Four of the revoked permits covered Iloilo’s Lambunao section, which spans Hipgos, Caguisanan, Agsirab, Magbato, Sibacungan, Poblacion Ilaya, Cayan Oeste, Caninguan, Cabugao, Misi, Tampucao, and Bontoc, totaling 13.3 kilometers.

One permit covered Valderrama, Antique, including Ubos, Tacas, and Pandan, covering 5.8 kilometers.

The EMB-6 said treating the road segments as separate projects caused a regulatory breach because it bypassed necessary environmental scrutiny for the project’s full scale.
This segmentation led to misdeclaration of the overall project length in the Environmental Impact Assessment documents submitted to the EMB.
Under environmental regulations, such as Chapter 32e of MC 2007-02 and EMB MC 2014-05, roads classified as national roads longer than 20 kilometers, or longer than 10 kilometers if located in areas with critical slopes, must be treated as Environmentally Critical Projects (ECPs).
They require a single consolidated ECC to ensure thorough environmental assessment and mitigation measures are in place, considering the full scope of the project.
Satellite imagery reinforces what the documents obscured.
Using Copernicus Sentinel-2 imagery, Daily Guardian visually mapped the environmental impact of two revoked segments: one in Lambunao and one in Pandan, Valderrama.
In Lambunao, Iloilo, ongoing roadwork is visible high in the mountains, particularly in what the locals call as the “seven hills.”

Satellite images show apparent landslides along the cleared slopes. The approximate affected surface area is 0.06 km², or six hectares — roughly the size of eight to nine football fields.
In Pandan, Valderrama, Antique, road construction is evident on steep slopes.

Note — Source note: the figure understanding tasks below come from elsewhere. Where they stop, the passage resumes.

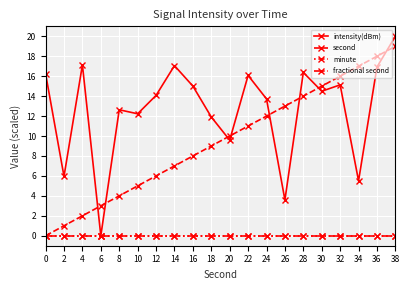

What is the difference between the highest and lowest values at 4?

17.1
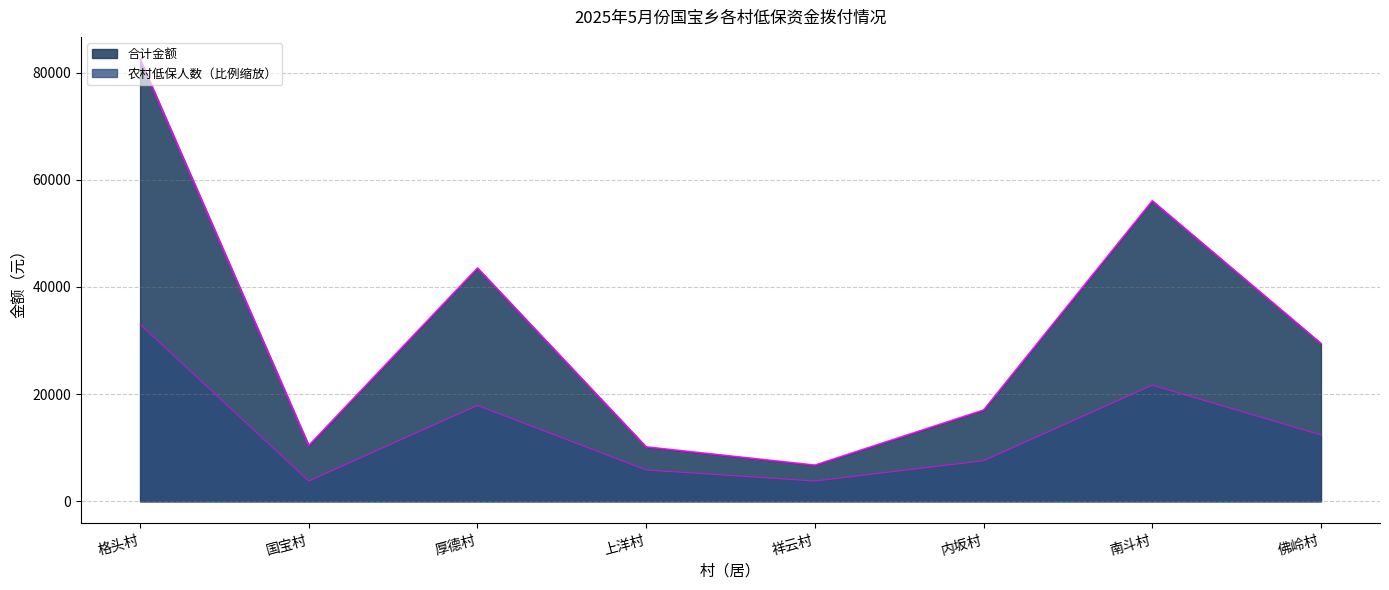

Which series has the largest total across all categories?

合计金额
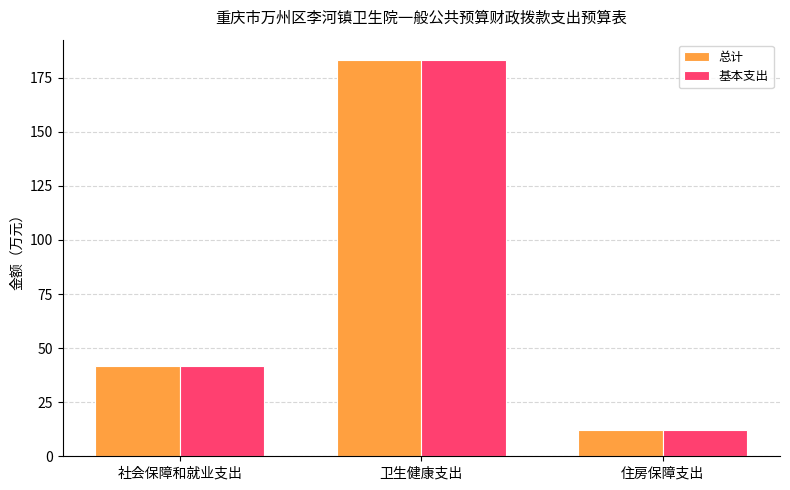

The 基本支出 series shows 183.4 at 卫生健康支出. True or false?

True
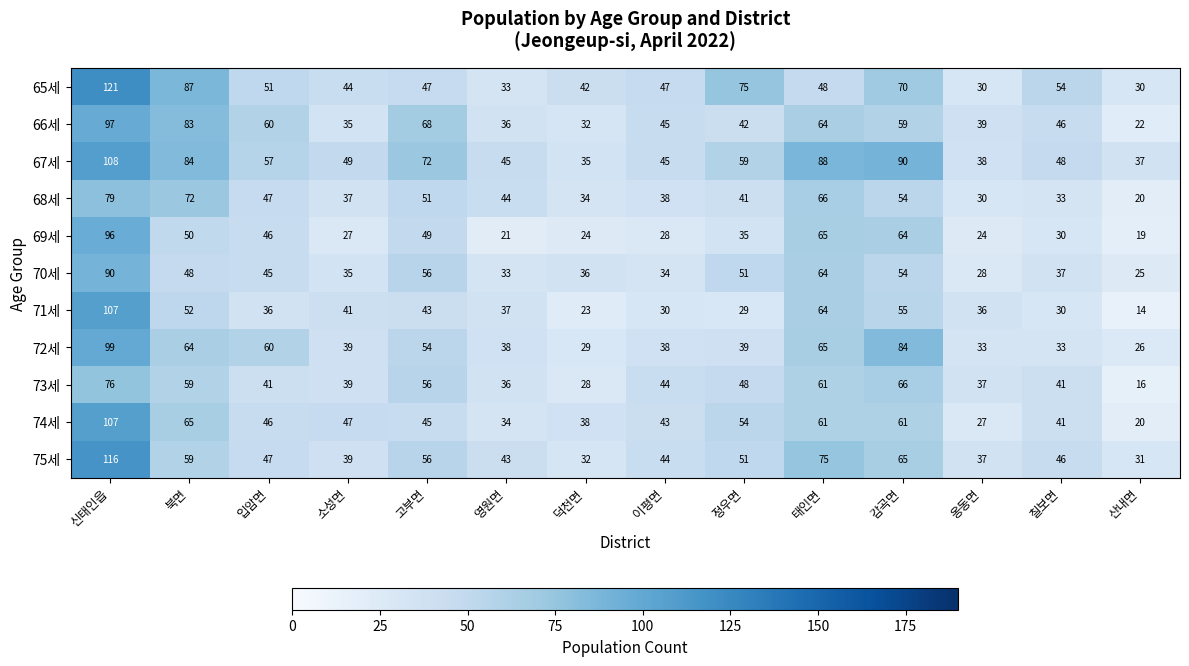

List the labels in order of 66세 value, smallest first.

산내면, 덕천면, 소성면, 영원면, 옹동면, 정우면, 이평면, 칠보면, 감곡면, 입암면, 태인면, 고부면, 북면, 신태인읍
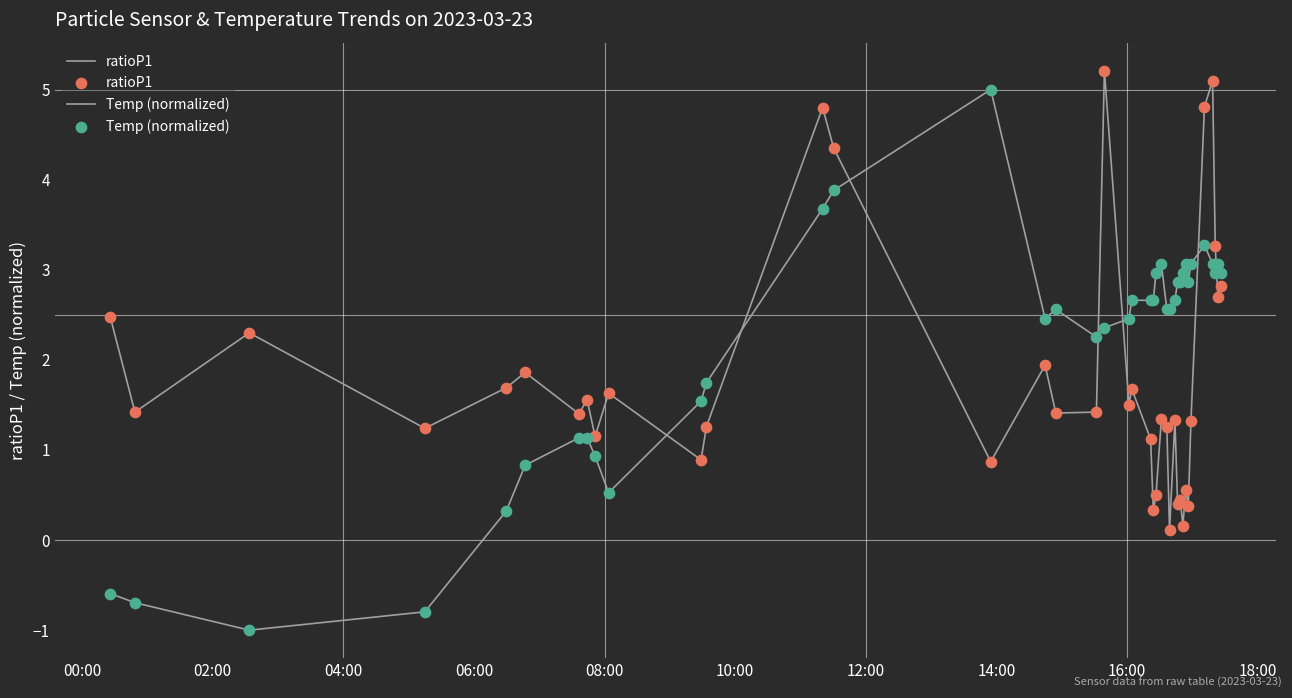

At how many categories does at least one series exceed 0?

39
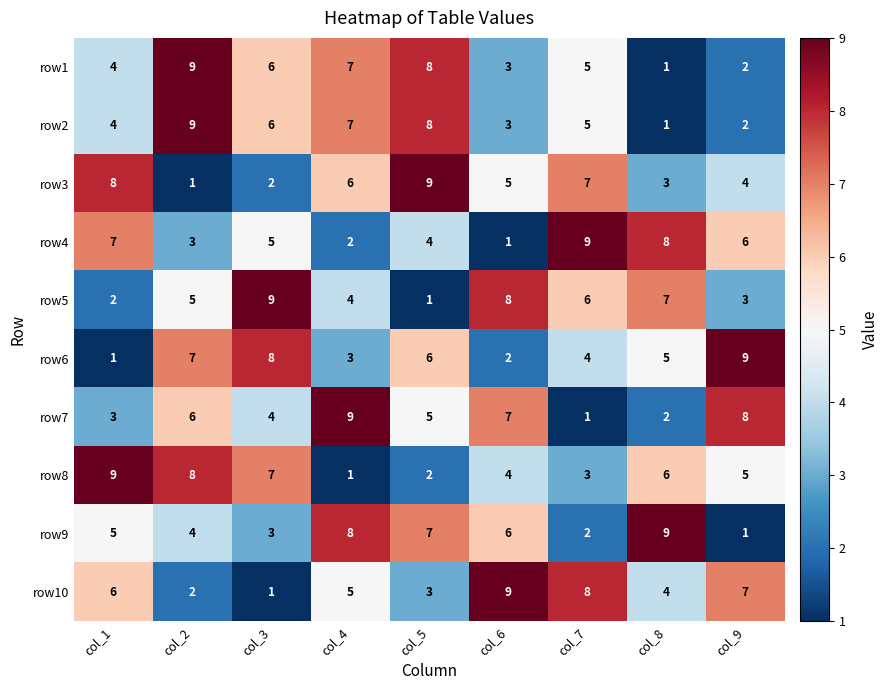

Rank the categories by row1 value from lowest to highest.

col_8, col_9, col_6, col_1, col_7, col_3, col_4, col_5, col_2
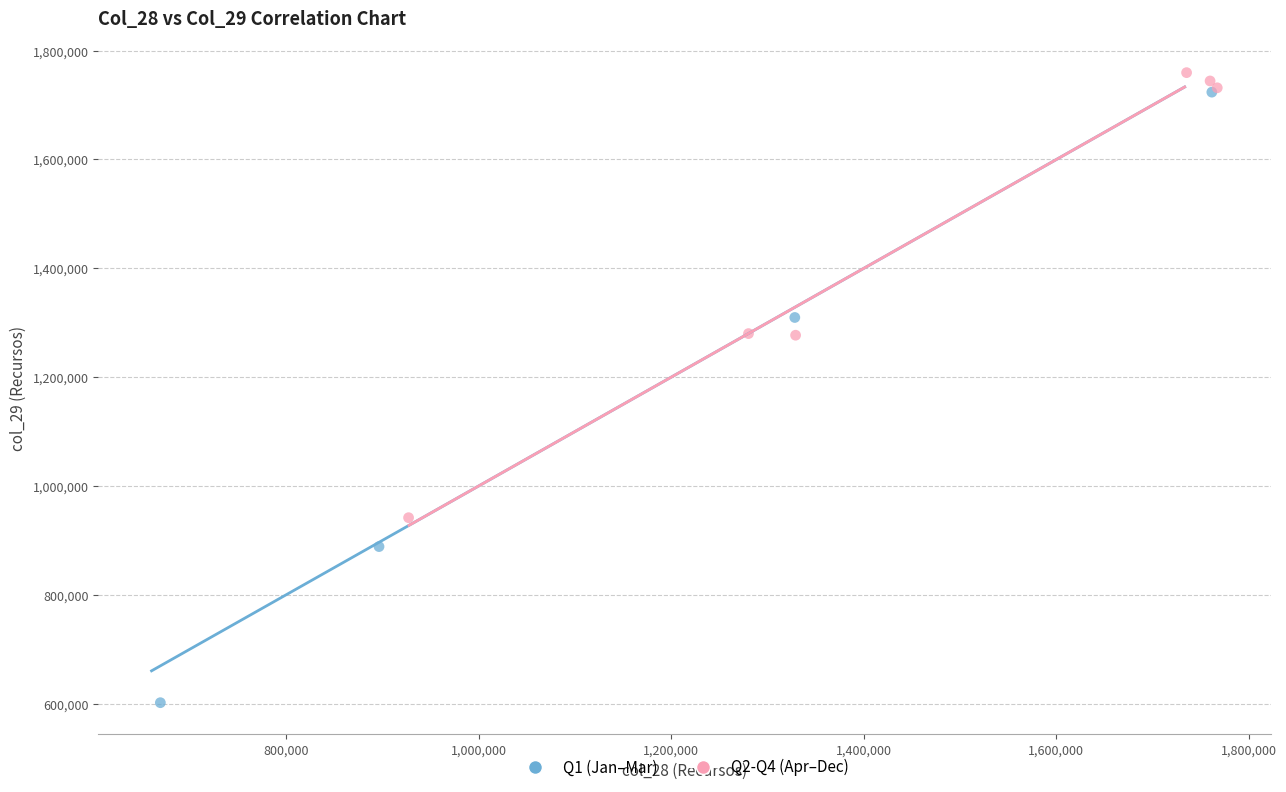

What are all the series names shown in the legend?

Q1 (Jan–Mar), Q2-Q4 (Apr–Dec)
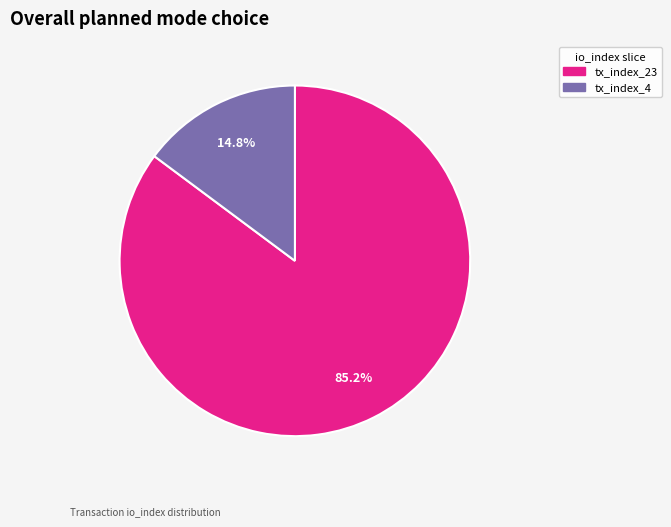

To the nearest percent, what is the difference between the tx_index_4 and tx_index_23 slice percentages?

70%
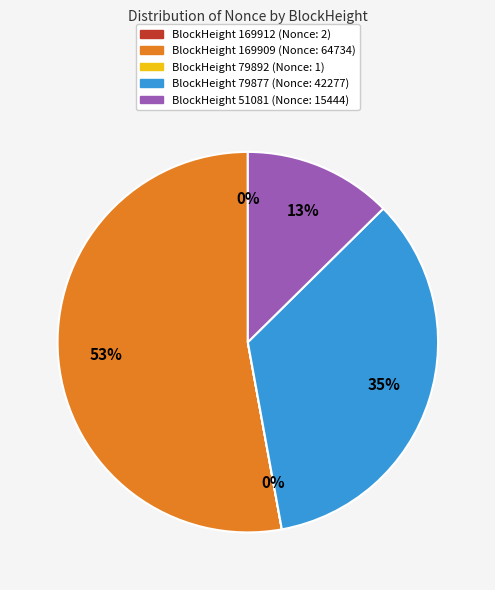

Is there a majority slice in this chart?

Yes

The project cleared a wide part of a forest land, affecting an estimated 0.25 km², equivalent to 25 hectares or about 35 football fields.
Following these findings, EMB-6 has directed DPWH-6 to secure a new Environmental Compliance Certificate for the entire PEWLR, in accordance with the procedures for ECPs.
‘CRITICAL FIRST WIN’
Amlig hailed the revocation as a pivotal first step toward protecting the island’s ecosystems.
“While this is a pivotal first step, it marks the beginning of the fight for full ecological restoration and regulatory accountability,” it added.
The group stressed that the violations in the projects’ implementation warrant formal legal review.
It urged the Ombudsman, the Independent Commission on Infrastructure, and the Department of Justice to assess potential administrative and criminal liability for the project.